# Hello from Calgary



## Jay R M (May 5, 2021)

Hi everyone, my name is Jay-R, im a welder by trade and im always trying to learn new things in metal working (and everything else life throws) and expand my knowledge.  I'm a garage hobbyist when im not working, I started my welding apprenticeship in 2007 and have been a journeyman since 2010.  I've come to a point where I want to learn more and do more than just weld pipe for oil and gas and feel that I only know a small fraction of my trade and metal working, hopefully I can learn and get help from people here and help out fellow members if I can.


----------



## 6.5 Fan (May 5, 2021)

Welcome from SK.


----------



## Crosche (May 5, 2021)

Welcome to the forum! Always good to have a welder in the mix.  
What machines do you have?

Cheers,

Chad


----------



## Dabbler (May 5, 2021)

Nice to have you here.


----------



## CalgaryPT (May 5, 2021)

Welcome Jay.


----------



## Hruul (May 5, 2021)

Welcome to the forum @Jay R M


----------



## Jay R M (May 6, 2021)

Crosche said:


> Welcome to the forum!
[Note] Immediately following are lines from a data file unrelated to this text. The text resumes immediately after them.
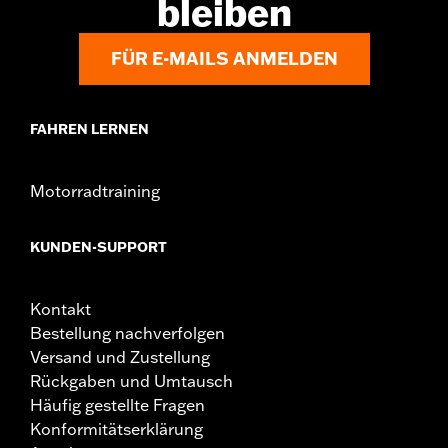
bleiben
FÜR E-MAILS ANMELDEN
FAHREN LERNEN
Motorradtraining
KUNDEN-SUPPORT
Kontakt
Bestellung nachverfolgen
Versand und Zustellung
Rückgaben und Umtausch
Häufig gestellte Fragen
Konformitätserklärung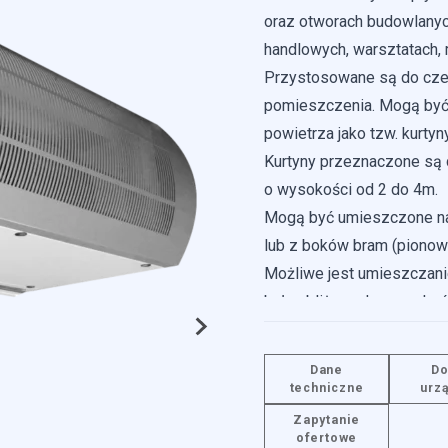
oraz otworach budowlanyc
handlowych, warsztatach, 
Przystosowane są do czer
pomieszczenia. Mogą być
powietrza jako tzw. kurtyn
Kurtyny przeznaczone są 
o wysokości od 2 do 4m.
Mogą być umieszczone na
lub z boków bram (pionowa
Możliwe jest umieszczanie
była zbliżona do szerokoś
Kurtyny mogą zostać dos
do umieszczenia w strop
Dane
Do
techniczne
urz
OPIS PRODUKTU
Zapytanie
ofertowe
Kurtyny składają się z: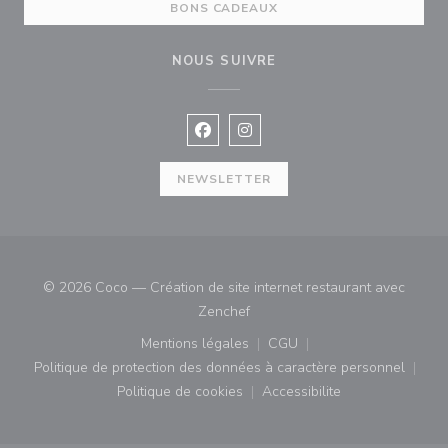
BONS CADEAUX
NOUS SUIVRE
Facebook ((ouvre une nouvelle fenê
Instagram ((ouvre une nouvell
NEWSLETTER
© 2026 Coco — Création de site internet restaurant avec
((ouvre une nouvelle fenêtre))
Zenchef
Mentions légales
CGU
((ouvre une nouvelle fenêtre))
((ouvre une nouvelle fenê
Politique de protection des données à caractère personnel
((ouvre une nouvelle fenêtre))
Politique de cookies
Accessibilite
((ouvre une nouvelle fenêtre))
((ouvre une nouvelle fe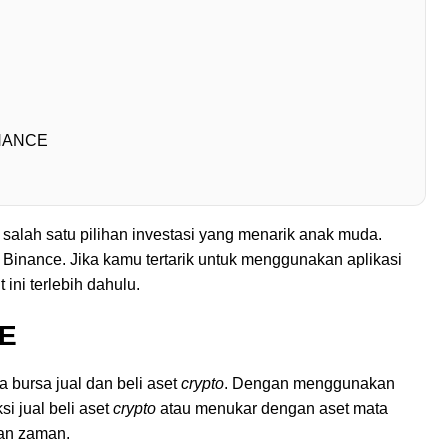
INANCE
 salah satu pilihan investasi yang menarik anak muda.
 Binance. Jika kamu tertarik untuk menggunakan aplikasi
 ini terlebih dahulu.
CE
 bursa jual dan beli aset
crypto
. Dengan menggunakan
si jual beli aset
crypto
atau menukar dengan aset mata
gan zaman.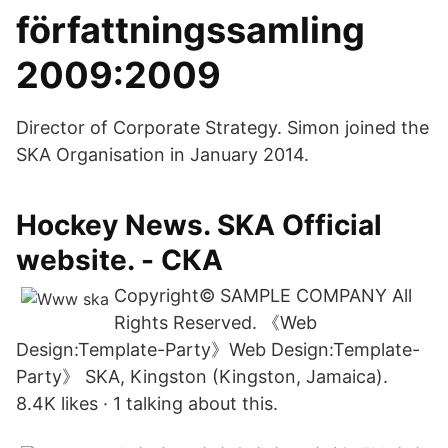
författningssamling
2009:2009
Director of Corporate Strategy. Simon joined the
SKA Organisation in January 2014.
Hockey News. SKA Official
website. - СКА
Copyright© SAMPLE COMPANY All
Rights Reserved. 《Web
Design:Template-Party》Web Design:Template-
Party》 SKA, Kingston (Kingston, Jamaica).
8.4K likes · 1 talking about this.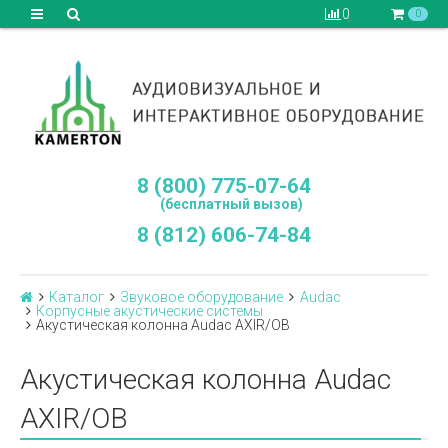
0
0
8 (800) 775-07-64
(бесплатный вызов)
8 (812) 606-74-84
Каталог
Звуковое оборудование
Audac
Корпусные акустические системы
Акустическая колонна Audac AXIR/OB
Акустическая колонна Audac
AXIR/OB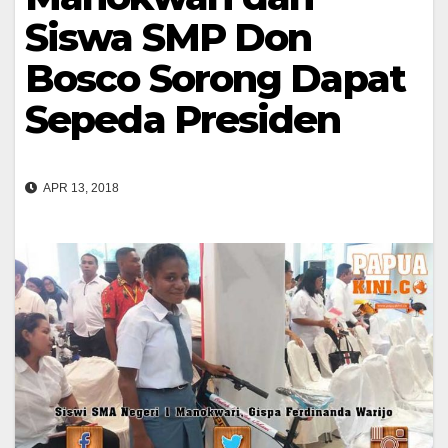
Siswa SMP Don
Bosco Sorong Dapat
Sepeda Presiden
APR 13, 2018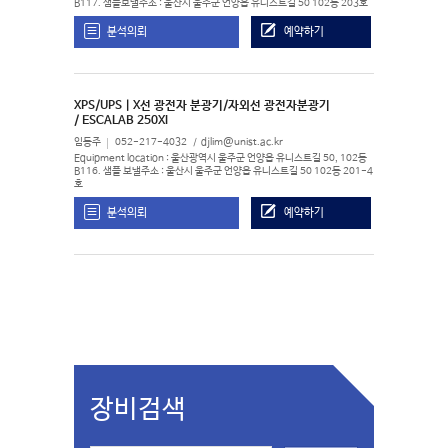
B117. 샘플보낼주소 : 울산시 울주군 언양읍 유니스트길 50 102동 203호
분석의뢰
예약하기
XPS/UPS | X선 광전자 분광기/자외선 광전자분광기
/ ESCALAB 250XI
임동주
052-217-4032
djlim@unist.ac.kr
Equipment location : 울산광역시 울주군 언양읍 유니스트길 50, 102동
B116. 샘플 보낼주소 : 울산시 울주군 언양읍 유니스트길 50 102동 201-4
호
분석의뢰
예약하기
장비검색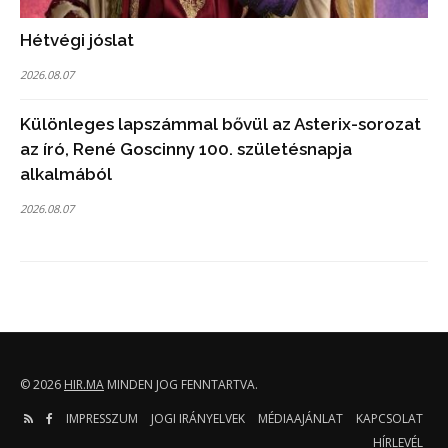
Hétvégi jóslat
2026.08.07
Különleges lapszámmal bővül az Asterix-sorozat
az író, René Goscinny 100. születésnapja
alkalmából
2026.08.07
© 2026
HIR.MA
MINDEN JOG FENNTARTVA.
IMPRESSZUM
JOGI IRÁNYELVEK
MÉDIAAJÁNLAT
KAPCSOLAT
HÍRLEVÉL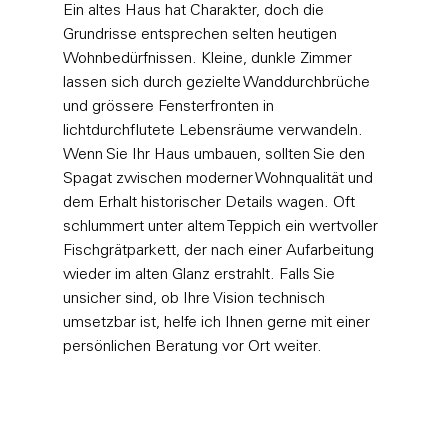
Ein altes Haus hat Charakter, doch die 
Grundrisse entsprechen selten heutigen 
Wohnbedürfnissen. Kleine, dunkle Zimmer 
lassen sich durch gezielte Wanddurchbrüche 
und grössere Fensterfronten in 
lichtdurchflutete Lebensräume verwandeln. 
Wenn Sie Ihr Haus umbauen, sollten Sie den 
Spagat zwischen moderner Wohnqualität und 
dem Erhalt historischer Details wagen. Oft 
schlummert unter altem Teppich ein wertvoller 
Fischgrätparkett, der nach einer Aufarbeitung 
wieder im alten Glanz erstrahlt. Falls Sie 
unsicher sind, ob Ihre Vision technisch 
umsetzbar ist, helfe ich Ihnen gerne mit einer 
persönlichen Beratung vor Ort
 weiter.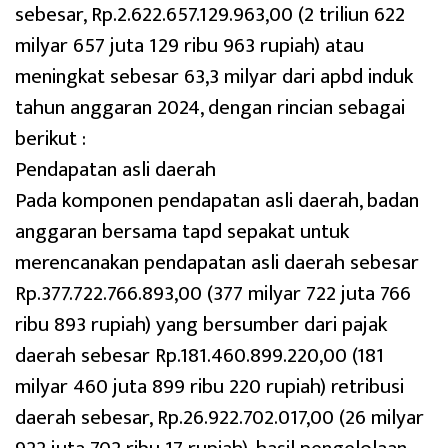
sebesar, Rp.2.622.657.129.963,00 (2 triliun 622
milyar 657 juta 129 ribu 963 rupiah) atau
meningkat sebesar 63,3 milyar dari apbd induk
tahun anggaran 2024, dengan rincian sebagai
berikut :
Pendapatan asli daerah
Pada komponen pendapatan asli daerah, badan
anggaran bersama tapd sepakat untuk
merencanakan pendapatan asli daerah sebesar
Rp.377.722.766.893,00 (377 milyar 722 juta 766
ribu 893 rupiah) yang bersumber dari pajak
daerah sebesar Rp.181.460.899.220,00 (181
milyar 460 juta 899 ribu 220 rupiah) retribusi
daerah sebesar, Rp.26.922.702.017,00 (26 milyar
Always good to have a welder in the mix.
> What machines do you have?
> 
> Cheers,
> ...



Miller dynasty 210dx
Miller 252p
Miller pipepro 400
Miller xmt 350
Miller field pro suitcase
Miller 12rc suitcase


----------



## Jay R M (May 6, 2021)

Hi all


----------



## Swharfin' (May 6, 2021)

Welcome Jay


----------



## Dabbler (May 6, 2021)

Hey Jay - fello 'blue lover here.  Millermatic 250 and EconoTIG.


----------



## Crosche (May 6, 2021)

Jay R M said:


> Miller dynasty 210dx
> Miller 252p
> Miller pipepro 400
> Miller xmt 350
> ...




Wow, That's a lot of welding equipment!


----------



## Dusty (May 6, 2021)

Hello Jay, welders make up the fabric o this forum. Enjoy!


----------



## Tom O (May 6, 2021)

Millermatic 130 and a Miller 351 here


----------